The first Law of Thermodynamics
The first law of thermodynamics states that energy can neither be created nor destroyed, although it can be transformed from one form to another. This is also known as the law of conservation of energy.
Mathematical Expression of First Law
Let UA be the energy of a system in its state A and UB be the energy in its state B. Suppose the system while undergoing change from state A to state B absorbs heat q from the surroundings and also performs some work (mechanical or electrical), equal to w. The absorption of heat by the system tends to raise the energy of the system. The performance of work by the system, on the other hand, tends to lower the energy of the system because performance of work requires expenditure of energy. Hence the change of internal energy, ΔU, accompanying the above process will be given by
ΔU = UB – UA = q – w
In general, if in a given process the quantity of heat transferred from the surrounding to the system is q and work done in the process is w, then the change in internal energy,
ΔU = q + w
This is the mathematical statement of the first law of thermodynamics.
If work is done by the surroundings on the system (as during the compression of a gas), w is taken as positive so that ΔU = q + w. if however work is done by the system on the surroundings (as during the expansion of a gas), w is taken as negative so that ΔU = q – w.

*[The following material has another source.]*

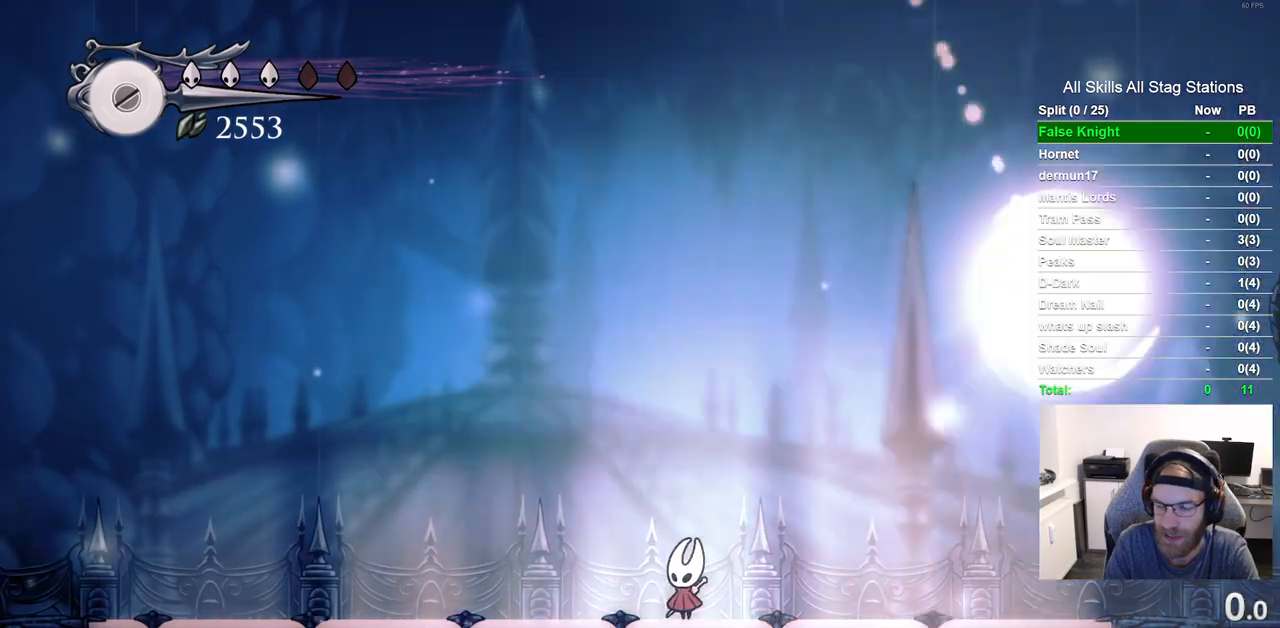
{"dt_ms": 1000, "buttons": ["DPAD_RIGHT"], "left_stick": "center", "right_stick": "center", "events": [[383, "DPAD_LEFT", "down"], [517, "DPAD_LEFT", "up"], [617, "DPAD_RIGHT", "down"], [667, "R2", "down"], [900, "R2", "up"]]}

Solved Example: 1 mole of ideal monoatomic gas at 27°C expands adiabatically against a constant external pressure of 1.5 atm from a volume of 4dm3 to 16 dm3.
Calculate (i) q (ii) w and (iii) ΔU
Solution: (i) Since process is adiabatic q = 0
(ii) As the gas expands against the constant external pressure.
W = –PΔV = –1.6(V2–V1)
= –1.5 (16–4) = –18 atm dm3
(iii) ΔU = q + w = 0 + (–18) = –18 atm dm3
Calculate the internal energy change, when a system absorbs 5 KJ of heat and does 1 KJ of work.